Uno spazio espositivo è un luogo che ospita opere e offre a chi entra non solo una visione, ma un’esperienza: un percorso attraverso il lavoro e l’immaginario di uno o più artisti. Nel tempo questi spazi si sono trasformati fino a diventare oggi anche luoghi virtuali sui social media con lo scopo di ampliare il proprio pubblico. Durante la pandemia il processo di trasformazione si è accelerato con la chiusura temporanea di questi innumerevoli ambienti considerati “non necessari”. Ma la necessità di incontrarsi, vedersi e parlare con amici, parenti o anche sconosciuti non ha impedito alle persone di fare file interminabili al supermercato, alle poste o in tutti quei luoghi rimasti aperti, per poter interagire con l’altro.

Alle spalle del Gran Sasso, tra il massiccio più alto degli Appennini e il mare Adriatico, alla periferia di Teramo, si trova “Lava più” una lavanderia self service che lava e asciuga. Proprio uno di quei posti rimasti aperti durante la pandemia che, per la semplice presenza di una macchinetta per le merendine e il caffè, è diventato luogo di incontro tra le persone del quartiere Gammarana.

Un luogo che, per Alessandro Di Massimo, Claudia Petraroli e Andrea Marinucci, tre artisti teramani, è stata un’occasione per immaginare un nuovo tipo di spazio espositivo chiamato Celeste.

“Celeste è un’essenza, non ha genere, non ha un’identità definita” ci racconta Claudia, “è come il cielo”. E sotto il cielo della Gammarana i tre artisti, oggi anche insegnanti rispettivamente a Teramo, Milano e Parma, si sono improvvisati curatori di queste mostre molto speciali, in un primo momento visibili dalla vetrina sulla strada, ma poi insinuatesi tra le lavatrici e le asciugatrici della lavanderia. Ogni artista viene scelto a seconda della potenzialità del lavoro nell’inserirsi all’interno di questo spazio così particolare comunicando sia con le persone venute consapevolmente per la mostra sia con gli inconsapevoli, ritrovatisi lì per lavare e asciugare i propri panni.
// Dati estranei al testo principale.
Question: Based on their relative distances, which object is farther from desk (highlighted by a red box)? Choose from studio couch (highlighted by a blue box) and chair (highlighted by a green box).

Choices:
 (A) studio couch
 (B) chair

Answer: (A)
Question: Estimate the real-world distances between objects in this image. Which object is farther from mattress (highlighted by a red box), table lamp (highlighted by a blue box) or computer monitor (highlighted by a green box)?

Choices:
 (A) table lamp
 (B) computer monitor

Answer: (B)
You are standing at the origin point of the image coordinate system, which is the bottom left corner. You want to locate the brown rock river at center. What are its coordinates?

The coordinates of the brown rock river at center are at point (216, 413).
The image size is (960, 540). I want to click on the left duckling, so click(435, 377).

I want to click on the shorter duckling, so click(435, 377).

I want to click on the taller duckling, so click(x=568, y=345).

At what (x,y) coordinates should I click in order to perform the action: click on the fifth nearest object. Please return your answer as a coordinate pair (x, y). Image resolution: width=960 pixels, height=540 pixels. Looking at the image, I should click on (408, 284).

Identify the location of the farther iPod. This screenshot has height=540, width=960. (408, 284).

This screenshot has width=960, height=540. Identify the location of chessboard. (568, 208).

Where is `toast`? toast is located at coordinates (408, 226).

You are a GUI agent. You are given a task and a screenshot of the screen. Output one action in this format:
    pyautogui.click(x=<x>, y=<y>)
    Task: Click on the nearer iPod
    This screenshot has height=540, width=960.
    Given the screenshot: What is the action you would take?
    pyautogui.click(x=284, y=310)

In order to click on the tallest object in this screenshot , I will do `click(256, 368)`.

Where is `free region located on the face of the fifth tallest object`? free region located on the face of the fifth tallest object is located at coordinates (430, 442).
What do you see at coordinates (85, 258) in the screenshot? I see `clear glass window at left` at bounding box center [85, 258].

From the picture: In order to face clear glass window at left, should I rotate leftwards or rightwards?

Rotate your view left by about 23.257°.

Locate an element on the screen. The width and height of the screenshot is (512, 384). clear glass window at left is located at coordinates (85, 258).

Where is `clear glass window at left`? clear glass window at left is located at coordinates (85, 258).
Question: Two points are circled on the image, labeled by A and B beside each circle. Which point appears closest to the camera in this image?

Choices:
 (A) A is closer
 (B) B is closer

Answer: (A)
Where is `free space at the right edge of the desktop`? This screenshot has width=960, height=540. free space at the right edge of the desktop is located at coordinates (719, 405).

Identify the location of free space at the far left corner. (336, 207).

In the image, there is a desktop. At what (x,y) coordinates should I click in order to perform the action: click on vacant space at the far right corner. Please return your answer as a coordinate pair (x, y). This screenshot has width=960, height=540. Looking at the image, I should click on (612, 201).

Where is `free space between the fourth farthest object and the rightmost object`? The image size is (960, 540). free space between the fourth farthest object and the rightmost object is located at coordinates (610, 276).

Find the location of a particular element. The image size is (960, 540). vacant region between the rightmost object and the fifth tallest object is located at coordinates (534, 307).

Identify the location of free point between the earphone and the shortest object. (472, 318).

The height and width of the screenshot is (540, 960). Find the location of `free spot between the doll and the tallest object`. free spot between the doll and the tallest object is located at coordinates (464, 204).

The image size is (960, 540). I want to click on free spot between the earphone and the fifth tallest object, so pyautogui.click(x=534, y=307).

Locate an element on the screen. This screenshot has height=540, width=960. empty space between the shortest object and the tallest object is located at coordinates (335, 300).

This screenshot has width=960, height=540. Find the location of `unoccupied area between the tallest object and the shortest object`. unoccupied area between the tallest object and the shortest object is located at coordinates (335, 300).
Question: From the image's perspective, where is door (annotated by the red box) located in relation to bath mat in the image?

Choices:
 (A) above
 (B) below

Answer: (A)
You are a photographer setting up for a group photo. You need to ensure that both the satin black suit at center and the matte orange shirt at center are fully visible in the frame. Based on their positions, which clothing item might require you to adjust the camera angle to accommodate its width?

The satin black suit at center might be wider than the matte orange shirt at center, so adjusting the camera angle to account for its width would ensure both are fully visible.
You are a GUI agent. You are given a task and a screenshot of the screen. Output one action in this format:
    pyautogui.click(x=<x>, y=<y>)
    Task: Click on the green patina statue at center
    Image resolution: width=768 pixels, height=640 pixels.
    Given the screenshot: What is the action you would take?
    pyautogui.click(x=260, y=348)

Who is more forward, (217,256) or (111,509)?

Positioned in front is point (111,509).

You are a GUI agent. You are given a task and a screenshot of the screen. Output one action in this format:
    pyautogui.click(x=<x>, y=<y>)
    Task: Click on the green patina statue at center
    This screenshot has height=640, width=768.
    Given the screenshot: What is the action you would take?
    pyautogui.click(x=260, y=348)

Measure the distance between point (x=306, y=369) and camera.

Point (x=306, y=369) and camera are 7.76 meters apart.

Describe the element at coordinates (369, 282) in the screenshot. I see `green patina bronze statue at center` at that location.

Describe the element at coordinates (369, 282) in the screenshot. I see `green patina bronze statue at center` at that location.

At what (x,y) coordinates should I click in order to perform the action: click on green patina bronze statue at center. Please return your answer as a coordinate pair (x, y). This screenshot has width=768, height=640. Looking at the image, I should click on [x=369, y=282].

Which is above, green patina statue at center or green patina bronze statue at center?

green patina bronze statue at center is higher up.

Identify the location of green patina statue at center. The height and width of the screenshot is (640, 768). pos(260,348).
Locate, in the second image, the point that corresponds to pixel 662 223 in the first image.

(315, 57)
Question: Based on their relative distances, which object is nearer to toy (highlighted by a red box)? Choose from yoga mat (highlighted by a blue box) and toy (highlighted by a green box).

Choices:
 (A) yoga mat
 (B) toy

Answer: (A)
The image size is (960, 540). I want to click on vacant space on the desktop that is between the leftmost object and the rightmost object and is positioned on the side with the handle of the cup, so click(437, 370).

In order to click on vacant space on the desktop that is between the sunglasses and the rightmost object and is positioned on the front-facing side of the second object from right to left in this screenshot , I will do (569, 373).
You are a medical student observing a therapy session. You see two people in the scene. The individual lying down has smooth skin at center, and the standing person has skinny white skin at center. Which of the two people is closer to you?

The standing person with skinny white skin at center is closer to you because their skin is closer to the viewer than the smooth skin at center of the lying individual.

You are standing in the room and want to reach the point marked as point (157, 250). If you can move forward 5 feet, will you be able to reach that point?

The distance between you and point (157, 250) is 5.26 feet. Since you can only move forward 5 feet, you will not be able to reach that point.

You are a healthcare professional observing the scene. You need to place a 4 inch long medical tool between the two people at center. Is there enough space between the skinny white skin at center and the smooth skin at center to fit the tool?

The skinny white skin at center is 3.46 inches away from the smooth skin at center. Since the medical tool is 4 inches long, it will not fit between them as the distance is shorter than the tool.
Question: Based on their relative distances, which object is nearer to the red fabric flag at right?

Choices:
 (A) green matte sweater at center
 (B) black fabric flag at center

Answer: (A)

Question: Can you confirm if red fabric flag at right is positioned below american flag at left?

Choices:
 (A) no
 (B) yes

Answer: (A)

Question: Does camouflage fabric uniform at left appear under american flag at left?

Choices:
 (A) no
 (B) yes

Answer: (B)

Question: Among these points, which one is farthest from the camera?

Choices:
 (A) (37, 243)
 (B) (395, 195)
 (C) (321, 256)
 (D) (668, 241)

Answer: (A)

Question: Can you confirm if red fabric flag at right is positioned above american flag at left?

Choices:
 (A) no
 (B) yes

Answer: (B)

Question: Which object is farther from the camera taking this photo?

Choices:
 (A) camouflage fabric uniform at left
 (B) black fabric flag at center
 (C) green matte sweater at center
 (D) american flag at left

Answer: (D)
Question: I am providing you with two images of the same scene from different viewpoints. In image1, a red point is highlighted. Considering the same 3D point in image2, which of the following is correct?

L’essere artisti di Alessandro, Claudia e Andrea si riflette anche nel loro modo di curare ogni esposizione: lasciandosi trasportare da quello che non possono controllare, da come un’opera esposta nella lavanderia possa prendere connotazioni diverse grazie alle persone che abitano quotidianamente quel luogo. Quel lavoro esiste e continua a vivere e camminare sotto un’altra forma senza essere sigillato nella sua definizione come spesso può accadere visitando ancora molte mostre oggi. I tre curatori ci rivelano come questo aspetto di imprevedibilità rappresenti anche in una sfida per gli stessi coinvolti.

Quello che emerge ritrovandosi da Celeste è che non è necessario trovarsi a Roma, Londra o New York: anche alla periferia della periferia è possibile vivere un’esperienza unica fatta di incontri e trasformazioni che coinvolgono tutte e tutti.